January 29, 2022 @ 8:58 am
It is not too fast for H&M to develop in China, but it is stable to expand in China. The Chinese market has been developing fast for a long time. Due to the perfect position, the midrange gap, H&M has a huge developing potential in Chinese market. In Chinese market, there are a lot of cheaper product from local companies, so H&M could enter the low-price markets. Compared with Sandro, Gucci, and LV, H&M’s fame, reputation, and competitiveness are lower. Therefore, it is significant for H&M to make its position as midrange gap. It makes H&M develop well in the Chinese market. There are a lot of problems for H&M products, such as excessive PH levels, weak crack resistance, and lower fiber content than claimed, but these problems do not influence the development. In 2013, H&M opened its 3,000th store globally in China where it currently has 170 stores. This puts H&M behind Inditex’s Zara’s 400 plus stores in China. But with the development, increasing young people in China like H&M, so H&M could catch the Zara in the future. However, in 2021, H&M lost some market shares because of the Xinjiang cotton controversy.
April 9, 2022 @ 7:09 pm
Comparing the article with today’s knowledge, this text aged like fine wine: Having 170 stores in China in 2013, this amount of stores grew to 520 (by 2019, pre-Covid), making China the second biggest market for H&M, even before Germany – so in fact, it seems like H&M really “gets it right in China”. Nevertheless, the last few years have not been easy for their entities in China, especially when having a look at the discussions followed by the media coverage of Uyghurs get forced to work in the Xinjiang region. As H&M decided to stop using cotton from Xianjing to not support forced labor, this provoked a boycott of H&M stores among the Chinese population.
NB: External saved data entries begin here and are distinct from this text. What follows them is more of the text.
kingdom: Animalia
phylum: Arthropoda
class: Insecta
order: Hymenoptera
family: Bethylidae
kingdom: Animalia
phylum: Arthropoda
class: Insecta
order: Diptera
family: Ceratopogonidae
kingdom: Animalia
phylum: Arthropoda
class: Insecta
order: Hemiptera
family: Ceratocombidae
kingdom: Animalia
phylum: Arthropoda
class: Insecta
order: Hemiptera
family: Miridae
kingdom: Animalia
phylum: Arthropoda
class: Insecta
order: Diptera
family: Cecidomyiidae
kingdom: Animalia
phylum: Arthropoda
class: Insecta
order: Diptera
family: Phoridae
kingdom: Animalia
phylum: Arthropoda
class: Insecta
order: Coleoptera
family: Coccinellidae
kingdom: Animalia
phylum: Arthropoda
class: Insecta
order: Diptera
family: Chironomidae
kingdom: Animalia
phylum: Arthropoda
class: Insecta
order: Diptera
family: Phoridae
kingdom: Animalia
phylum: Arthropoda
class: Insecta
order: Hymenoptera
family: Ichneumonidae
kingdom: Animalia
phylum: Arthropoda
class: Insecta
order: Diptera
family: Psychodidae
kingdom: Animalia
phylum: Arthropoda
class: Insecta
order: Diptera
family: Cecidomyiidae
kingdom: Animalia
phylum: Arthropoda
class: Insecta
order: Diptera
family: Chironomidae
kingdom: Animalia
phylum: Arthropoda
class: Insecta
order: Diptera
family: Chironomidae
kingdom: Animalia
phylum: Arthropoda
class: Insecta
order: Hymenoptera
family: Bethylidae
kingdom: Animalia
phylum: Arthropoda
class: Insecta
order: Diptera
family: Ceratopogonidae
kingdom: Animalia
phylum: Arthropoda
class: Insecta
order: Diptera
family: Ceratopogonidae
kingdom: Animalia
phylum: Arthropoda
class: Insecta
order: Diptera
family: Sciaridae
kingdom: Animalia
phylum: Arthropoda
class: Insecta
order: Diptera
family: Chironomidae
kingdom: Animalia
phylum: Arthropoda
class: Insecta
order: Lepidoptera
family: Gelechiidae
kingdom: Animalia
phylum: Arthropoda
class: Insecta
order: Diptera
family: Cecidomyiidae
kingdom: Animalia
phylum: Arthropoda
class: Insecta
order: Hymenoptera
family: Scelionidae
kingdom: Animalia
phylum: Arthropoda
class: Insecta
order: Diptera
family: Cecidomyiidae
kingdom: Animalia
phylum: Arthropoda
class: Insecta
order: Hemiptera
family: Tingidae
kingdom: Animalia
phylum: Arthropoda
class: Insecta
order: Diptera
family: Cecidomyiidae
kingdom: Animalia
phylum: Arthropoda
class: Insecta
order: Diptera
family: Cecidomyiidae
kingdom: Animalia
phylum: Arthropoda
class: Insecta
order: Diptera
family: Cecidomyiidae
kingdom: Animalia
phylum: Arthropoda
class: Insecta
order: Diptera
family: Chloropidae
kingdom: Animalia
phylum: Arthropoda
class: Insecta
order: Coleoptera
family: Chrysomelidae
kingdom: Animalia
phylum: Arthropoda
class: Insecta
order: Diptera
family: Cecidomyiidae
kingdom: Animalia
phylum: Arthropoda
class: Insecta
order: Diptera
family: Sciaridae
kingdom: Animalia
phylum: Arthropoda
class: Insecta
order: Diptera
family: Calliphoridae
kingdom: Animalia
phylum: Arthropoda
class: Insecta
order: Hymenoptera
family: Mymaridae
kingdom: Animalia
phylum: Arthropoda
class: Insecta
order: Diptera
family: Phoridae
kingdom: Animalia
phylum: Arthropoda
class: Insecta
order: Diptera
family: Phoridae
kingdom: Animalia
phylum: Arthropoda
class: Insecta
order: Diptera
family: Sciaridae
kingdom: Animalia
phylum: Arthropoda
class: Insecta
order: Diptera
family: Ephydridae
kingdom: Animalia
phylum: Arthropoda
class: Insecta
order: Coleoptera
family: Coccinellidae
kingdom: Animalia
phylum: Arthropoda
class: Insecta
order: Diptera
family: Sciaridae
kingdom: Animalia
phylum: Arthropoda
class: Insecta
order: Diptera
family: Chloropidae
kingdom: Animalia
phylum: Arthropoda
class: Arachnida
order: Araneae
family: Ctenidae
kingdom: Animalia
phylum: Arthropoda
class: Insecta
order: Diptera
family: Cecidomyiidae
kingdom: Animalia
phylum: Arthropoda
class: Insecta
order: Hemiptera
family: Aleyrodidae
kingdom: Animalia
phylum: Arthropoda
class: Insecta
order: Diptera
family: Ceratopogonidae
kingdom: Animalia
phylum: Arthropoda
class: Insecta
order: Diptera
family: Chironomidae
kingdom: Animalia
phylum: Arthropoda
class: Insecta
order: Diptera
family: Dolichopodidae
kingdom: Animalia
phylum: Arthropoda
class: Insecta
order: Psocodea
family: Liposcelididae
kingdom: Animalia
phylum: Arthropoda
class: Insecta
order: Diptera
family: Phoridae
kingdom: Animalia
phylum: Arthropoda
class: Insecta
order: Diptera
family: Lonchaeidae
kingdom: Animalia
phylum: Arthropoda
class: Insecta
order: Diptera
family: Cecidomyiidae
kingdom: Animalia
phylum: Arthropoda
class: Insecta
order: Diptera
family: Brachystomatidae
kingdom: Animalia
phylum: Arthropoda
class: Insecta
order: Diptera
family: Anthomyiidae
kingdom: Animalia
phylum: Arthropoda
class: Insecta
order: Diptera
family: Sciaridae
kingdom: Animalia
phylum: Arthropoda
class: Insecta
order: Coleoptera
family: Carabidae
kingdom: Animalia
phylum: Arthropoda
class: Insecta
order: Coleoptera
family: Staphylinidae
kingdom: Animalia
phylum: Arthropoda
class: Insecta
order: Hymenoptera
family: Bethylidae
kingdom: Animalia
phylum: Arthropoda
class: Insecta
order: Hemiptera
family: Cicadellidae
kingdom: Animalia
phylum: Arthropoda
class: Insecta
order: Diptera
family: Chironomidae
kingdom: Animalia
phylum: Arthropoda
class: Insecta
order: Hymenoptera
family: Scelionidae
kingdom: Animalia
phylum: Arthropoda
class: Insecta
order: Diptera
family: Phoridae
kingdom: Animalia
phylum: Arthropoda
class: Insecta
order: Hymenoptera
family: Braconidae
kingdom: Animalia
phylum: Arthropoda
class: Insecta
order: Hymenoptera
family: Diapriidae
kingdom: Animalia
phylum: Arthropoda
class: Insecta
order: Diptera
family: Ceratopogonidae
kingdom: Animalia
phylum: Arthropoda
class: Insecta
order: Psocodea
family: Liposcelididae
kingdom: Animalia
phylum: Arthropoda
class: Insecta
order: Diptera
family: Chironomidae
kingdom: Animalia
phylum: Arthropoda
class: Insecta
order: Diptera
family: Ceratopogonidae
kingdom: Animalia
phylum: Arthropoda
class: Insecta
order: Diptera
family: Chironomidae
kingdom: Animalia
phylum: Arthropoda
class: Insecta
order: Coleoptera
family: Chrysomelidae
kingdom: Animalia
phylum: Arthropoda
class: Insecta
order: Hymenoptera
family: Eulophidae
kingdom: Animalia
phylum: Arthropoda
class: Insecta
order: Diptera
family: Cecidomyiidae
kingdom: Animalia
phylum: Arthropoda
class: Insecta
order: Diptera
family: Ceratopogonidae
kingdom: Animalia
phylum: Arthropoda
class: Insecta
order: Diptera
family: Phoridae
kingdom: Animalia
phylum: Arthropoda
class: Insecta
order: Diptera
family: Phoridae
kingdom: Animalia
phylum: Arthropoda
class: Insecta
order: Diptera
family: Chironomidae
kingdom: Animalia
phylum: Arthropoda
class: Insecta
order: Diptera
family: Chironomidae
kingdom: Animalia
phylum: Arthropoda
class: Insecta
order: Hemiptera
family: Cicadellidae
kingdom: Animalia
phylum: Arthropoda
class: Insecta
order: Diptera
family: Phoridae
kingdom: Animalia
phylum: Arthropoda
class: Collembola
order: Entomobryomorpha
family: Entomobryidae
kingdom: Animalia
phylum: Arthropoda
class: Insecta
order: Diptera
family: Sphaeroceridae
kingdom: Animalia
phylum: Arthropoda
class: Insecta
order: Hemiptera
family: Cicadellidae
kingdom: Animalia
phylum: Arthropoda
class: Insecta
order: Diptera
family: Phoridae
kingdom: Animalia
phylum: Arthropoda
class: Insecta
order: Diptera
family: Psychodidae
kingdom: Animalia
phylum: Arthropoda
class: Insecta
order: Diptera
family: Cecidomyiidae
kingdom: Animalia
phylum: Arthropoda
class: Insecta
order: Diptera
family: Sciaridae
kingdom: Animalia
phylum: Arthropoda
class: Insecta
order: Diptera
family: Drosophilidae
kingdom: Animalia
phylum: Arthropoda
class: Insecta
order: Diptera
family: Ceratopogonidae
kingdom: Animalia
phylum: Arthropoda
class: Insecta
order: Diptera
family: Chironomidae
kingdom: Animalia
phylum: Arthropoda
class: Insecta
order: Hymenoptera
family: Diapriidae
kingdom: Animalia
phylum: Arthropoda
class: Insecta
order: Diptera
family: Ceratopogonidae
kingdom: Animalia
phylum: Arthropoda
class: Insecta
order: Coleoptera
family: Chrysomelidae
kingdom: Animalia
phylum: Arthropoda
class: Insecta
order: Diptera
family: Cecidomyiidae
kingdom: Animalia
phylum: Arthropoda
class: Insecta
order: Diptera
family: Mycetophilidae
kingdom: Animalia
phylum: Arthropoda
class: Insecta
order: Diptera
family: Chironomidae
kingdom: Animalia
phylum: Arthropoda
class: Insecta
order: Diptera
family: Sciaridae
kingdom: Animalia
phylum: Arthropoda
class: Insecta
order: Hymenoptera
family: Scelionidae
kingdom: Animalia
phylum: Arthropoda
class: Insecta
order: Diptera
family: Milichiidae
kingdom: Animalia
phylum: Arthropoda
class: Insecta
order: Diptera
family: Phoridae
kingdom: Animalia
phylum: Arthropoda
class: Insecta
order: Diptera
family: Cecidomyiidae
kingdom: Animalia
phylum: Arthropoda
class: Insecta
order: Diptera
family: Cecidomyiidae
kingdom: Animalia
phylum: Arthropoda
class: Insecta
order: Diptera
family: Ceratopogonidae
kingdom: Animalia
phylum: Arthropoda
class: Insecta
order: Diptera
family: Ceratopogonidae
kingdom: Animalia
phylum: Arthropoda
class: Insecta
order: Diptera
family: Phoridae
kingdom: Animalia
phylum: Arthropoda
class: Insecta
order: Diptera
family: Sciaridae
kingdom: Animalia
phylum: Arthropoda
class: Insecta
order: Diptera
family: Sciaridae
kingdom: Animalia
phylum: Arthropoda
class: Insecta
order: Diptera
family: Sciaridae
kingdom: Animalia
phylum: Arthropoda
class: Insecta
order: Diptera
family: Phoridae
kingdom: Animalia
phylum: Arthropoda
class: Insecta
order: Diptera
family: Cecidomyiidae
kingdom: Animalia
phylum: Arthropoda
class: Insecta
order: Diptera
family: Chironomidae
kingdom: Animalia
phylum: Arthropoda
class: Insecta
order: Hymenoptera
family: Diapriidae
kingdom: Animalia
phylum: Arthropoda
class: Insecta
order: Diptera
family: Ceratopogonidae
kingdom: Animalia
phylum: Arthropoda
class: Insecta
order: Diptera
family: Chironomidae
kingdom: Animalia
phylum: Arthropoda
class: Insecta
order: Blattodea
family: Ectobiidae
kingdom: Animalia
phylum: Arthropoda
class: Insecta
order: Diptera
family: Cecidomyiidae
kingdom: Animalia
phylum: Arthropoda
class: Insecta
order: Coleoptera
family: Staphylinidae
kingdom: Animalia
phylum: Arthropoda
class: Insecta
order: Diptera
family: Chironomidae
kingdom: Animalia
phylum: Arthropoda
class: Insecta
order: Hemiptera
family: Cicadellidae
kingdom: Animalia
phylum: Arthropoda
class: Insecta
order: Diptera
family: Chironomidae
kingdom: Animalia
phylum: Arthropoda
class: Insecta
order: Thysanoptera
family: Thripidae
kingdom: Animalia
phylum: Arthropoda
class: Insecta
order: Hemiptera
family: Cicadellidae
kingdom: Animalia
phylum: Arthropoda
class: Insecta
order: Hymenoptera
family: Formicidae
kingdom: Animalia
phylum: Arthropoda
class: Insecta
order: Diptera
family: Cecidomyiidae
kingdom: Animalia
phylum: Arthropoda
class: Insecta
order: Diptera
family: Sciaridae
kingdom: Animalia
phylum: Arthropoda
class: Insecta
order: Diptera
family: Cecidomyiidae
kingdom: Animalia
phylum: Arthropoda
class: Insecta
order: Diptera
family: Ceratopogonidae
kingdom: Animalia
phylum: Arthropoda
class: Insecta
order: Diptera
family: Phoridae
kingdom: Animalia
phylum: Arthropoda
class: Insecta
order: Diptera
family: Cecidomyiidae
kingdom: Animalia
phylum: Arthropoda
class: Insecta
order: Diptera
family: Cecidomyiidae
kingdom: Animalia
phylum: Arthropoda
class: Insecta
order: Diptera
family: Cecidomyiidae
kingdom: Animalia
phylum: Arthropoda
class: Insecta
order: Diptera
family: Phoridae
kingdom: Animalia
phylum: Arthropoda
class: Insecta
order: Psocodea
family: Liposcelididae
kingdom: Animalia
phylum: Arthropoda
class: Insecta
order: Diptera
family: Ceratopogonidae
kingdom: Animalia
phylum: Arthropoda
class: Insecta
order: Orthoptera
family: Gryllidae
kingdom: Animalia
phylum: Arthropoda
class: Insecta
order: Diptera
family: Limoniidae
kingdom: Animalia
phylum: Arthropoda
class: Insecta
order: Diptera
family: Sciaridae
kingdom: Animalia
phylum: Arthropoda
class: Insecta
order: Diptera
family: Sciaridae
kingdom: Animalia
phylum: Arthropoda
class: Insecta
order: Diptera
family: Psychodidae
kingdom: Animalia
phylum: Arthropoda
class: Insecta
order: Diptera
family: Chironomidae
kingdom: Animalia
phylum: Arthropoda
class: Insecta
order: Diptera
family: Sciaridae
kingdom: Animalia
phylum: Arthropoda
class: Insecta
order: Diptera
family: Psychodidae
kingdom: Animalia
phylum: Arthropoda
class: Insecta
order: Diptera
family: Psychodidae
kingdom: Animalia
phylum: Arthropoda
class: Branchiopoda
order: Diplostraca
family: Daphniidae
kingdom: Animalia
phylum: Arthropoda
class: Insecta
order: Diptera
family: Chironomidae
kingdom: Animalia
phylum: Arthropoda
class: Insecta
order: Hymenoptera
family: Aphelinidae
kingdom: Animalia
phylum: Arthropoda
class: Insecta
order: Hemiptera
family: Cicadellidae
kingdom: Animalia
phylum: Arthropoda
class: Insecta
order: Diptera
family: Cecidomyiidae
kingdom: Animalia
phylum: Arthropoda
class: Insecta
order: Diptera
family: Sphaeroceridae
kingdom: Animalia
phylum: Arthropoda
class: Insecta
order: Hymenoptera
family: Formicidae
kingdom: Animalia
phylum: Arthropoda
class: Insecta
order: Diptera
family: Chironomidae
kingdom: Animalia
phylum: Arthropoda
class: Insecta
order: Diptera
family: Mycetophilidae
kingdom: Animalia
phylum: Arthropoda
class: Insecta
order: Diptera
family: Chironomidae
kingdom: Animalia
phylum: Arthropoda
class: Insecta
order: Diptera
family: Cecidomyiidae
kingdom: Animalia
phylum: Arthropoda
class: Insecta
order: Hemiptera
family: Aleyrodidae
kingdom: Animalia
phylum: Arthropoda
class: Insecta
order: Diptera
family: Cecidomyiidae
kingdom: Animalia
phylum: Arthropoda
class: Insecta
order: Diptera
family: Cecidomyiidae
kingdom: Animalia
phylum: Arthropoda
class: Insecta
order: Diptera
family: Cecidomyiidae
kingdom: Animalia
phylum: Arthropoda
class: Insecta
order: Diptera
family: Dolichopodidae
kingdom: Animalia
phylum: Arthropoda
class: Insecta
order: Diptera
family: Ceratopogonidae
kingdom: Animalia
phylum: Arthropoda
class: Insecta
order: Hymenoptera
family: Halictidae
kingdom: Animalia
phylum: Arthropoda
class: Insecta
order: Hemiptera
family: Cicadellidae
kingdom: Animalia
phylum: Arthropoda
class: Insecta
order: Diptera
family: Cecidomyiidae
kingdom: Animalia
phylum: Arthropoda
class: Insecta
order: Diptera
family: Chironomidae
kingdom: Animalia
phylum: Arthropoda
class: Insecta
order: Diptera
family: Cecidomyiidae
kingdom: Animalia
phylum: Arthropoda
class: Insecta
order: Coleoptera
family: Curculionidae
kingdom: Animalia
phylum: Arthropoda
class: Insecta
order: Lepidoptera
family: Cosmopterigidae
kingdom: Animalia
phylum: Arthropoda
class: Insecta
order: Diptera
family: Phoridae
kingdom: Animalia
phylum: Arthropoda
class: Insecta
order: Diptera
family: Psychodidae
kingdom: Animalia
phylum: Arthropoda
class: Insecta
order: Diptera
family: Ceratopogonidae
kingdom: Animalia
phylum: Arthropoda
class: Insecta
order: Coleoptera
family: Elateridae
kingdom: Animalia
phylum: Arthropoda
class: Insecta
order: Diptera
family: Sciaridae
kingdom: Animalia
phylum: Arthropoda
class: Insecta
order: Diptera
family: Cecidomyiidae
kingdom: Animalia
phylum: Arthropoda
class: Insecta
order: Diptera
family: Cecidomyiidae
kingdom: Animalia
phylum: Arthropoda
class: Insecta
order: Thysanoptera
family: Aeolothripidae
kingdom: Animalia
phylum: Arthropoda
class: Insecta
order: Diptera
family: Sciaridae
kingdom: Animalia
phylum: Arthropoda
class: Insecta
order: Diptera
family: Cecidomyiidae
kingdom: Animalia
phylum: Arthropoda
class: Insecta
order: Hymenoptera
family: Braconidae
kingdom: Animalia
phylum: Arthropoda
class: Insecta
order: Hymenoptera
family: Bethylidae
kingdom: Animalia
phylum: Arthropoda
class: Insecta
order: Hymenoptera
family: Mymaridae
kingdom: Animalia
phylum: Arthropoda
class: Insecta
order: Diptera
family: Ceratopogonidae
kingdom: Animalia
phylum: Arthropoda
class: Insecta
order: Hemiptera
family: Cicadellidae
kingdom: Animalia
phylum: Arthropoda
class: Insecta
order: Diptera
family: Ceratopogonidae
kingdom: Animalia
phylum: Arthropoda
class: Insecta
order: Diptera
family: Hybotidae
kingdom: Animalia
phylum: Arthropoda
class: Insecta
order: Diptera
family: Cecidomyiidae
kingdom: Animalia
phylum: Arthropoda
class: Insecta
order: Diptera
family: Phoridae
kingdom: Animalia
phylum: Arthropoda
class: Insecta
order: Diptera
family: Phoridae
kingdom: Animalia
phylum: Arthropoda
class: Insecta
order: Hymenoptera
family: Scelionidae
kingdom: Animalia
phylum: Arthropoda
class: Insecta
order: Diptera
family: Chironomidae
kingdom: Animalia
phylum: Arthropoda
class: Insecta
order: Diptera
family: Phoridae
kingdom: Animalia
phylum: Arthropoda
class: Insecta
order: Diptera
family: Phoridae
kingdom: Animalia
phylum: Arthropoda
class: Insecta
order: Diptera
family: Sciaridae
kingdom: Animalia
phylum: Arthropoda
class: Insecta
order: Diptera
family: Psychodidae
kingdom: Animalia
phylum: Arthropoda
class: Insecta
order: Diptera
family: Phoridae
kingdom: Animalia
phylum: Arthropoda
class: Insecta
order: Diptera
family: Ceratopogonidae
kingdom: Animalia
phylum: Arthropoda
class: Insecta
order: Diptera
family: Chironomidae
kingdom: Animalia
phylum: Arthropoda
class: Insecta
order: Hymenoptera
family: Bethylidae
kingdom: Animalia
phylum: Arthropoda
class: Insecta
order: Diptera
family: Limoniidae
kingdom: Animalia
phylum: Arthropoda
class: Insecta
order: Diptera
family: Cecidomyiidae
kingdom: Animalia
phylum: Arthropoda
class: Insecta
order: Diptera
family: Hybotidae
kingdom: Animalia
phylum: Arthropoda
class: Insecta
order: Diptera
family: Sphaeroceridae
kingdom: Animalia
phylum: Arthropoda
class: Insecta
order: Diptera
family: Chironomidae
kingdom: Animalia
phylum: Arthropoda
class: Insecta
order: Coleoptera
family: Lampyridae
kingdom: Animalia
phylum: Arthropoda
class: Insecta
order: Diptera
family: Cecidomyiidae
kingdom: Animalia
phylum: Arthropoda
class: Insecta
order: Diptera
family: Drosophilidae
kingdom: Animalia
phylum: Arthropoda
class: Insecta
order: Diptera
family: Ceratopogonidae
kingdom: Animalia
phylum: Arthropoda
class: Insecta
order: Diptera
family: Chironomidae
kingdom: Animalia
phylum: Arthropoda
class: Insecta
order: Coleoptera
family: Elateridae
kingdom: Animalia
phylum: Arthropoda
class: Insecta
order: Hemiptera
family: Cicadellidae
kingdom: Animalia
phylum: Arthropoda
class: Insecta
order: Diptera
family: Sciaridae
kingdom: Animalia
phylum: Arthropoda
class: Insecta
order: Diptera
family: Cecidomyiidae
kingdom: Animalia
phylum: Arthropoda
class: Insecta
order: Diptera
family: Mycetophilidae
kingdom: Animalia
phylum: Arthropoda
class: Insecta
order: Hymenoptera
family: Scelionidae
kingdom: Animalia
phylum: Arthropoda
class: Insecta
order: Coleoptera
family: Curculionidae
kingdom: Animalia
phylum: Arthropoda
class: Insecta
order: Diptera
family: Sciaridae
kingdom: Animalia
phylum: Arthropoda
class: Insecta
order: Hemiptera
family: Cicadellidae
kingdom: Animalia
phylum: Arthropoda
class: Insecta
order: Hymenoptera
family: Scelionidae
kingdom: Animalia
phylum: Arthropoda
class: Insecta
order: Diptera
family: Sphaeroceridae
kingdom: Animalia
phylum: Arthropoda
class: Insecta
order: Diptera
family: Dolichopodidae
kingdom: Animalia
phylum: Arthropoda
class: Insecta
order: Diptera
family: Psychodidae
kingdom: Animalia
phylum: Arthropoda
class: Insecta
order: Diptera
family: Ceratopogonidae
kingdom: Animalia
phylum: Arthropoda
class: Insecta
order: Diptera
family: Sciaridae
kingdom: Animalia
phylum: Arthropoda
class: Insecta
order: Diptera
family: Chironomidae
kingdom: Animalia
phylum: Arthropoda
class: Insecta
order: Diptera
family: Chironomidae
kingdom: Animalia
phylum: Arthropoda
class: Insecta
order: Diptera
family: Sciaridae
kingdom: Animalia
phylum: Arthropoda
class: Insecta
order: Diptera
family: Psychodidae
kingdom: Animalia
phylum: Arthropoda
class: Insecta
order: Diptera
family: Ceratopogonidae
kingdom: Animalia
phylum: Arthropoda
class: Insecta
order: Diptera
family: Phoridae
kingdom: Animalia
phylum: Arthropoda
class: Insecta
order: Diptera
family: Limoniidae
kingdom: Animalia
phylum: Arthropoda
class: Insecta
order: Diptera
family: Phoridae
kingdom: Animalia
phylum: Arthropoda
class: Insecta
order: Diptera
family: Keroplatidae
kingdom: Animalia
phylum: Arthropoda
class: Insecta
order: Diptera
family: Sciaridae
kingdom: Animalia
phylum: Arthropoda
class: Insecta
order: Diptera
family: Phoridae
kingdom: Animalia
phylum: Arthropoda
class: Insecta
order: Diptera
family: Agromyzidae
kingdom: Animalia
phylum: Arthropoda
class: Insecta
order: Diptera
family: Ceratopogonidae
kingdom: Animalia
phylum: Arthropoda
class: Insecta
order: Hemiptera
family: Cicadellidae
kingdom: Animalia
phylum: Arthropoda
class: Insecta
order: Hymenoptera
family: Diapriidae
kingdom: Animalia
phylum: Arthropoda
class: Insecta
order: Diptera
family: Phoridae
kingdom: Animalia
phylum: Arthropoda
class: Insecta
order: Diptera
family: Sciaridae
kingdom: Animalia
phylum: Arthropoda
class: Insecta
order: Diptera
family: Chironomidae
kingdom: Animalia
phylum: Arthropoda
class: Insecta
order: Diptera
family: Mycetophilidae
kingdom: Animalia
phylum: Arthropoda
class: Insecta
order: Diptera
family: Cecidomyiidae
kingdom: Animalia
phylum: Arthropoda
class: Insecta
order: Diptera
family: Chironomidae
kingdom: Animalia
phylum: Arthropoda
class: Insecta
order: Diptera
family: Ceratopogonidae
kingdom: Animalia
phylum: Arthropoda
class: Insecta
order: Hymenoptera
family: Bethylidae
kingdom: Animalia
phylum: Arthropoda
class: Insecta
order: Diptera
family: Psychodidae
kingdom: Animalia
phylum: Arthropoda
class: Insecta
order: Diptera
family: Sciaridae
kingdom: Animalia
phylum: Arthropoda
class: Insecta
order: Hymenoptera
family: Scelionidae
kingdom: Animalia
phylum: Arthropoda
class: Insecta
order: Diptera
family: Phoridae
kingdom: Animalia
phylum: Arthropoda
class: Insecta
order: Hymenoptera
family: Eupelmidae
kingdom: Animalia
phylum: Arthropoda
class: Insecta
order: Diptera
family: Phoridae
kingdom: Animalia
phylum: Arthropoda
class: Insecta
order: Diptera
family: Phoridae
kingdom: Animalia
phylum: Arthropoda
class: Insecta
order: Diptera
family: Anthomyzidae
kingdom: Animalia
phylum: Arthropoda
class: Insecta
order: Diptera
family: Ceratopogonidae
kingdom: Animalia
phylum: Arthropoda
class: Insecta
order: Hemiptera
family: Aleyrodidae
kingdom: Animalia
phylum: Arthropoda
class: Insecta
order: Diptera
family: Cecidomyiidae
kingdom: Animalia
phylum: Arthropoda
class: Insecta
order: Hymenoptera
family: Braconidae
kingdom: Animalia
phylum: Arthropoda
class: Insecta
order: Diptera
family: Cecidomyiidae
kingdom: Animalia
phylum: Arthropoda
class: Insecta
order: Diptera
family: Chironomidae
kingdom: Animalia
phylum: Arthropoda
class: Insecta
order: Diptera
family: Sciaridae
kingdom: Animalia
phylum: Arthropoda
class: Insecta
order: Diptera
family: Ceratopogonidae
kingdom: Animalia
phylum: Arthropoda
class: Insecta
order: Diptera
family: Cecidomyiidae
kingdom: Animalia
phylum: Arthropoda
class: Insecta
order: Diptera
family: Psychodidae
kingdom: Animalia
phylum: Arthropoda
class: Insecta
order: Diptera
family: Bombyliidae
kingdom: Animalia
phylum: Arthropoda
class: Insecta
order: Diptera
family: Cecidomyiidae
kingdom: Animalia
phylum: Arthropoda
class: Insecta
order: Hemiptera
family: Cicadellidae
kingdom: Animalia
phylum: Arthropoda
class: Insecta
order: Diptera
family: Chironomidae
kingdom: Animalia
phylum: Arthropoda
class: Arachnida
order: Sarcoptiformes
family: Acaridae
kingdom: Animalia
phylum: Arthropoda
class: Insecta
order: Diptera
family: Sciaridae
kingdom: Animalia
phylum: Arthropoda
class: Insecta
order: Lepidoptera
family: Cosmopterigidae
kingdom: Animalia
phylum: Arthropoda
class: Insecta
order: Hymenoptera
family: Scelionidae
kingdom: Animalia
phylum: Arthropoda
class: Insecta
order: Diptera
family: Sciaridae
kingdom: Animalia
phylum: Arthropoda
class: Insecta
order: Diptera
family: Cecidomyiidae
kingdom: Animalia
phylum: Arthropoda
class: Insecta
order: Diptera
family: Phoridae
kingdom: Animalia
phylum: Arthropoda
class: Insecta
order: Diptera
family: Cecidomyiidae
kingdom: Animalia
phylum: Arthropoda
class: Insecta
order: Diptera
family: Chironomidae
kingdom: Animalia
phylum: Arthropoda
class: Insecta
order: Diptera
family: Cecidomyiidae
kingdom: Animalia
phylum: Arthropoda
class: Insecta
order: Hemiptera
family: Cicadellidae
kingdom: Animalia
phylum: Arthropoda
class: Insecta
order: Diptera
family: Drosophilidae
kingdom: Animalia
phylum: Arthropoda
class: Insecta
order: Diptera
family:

Doing business internationally or even globally often brings up discussions regarding ethics and values. It is probably a never ending fight between standing up for societal values and making profit in some parts of the world, especially when it comes to environmental standards or (in this specific case) human rights. From an ethical point of view it is rather easy to say that H&M made the right decision to stop doing business with the Xianjing area, from a entrepreneurial point of view of course it is hard to accept millions in losses due to the boycott of Chinese customers.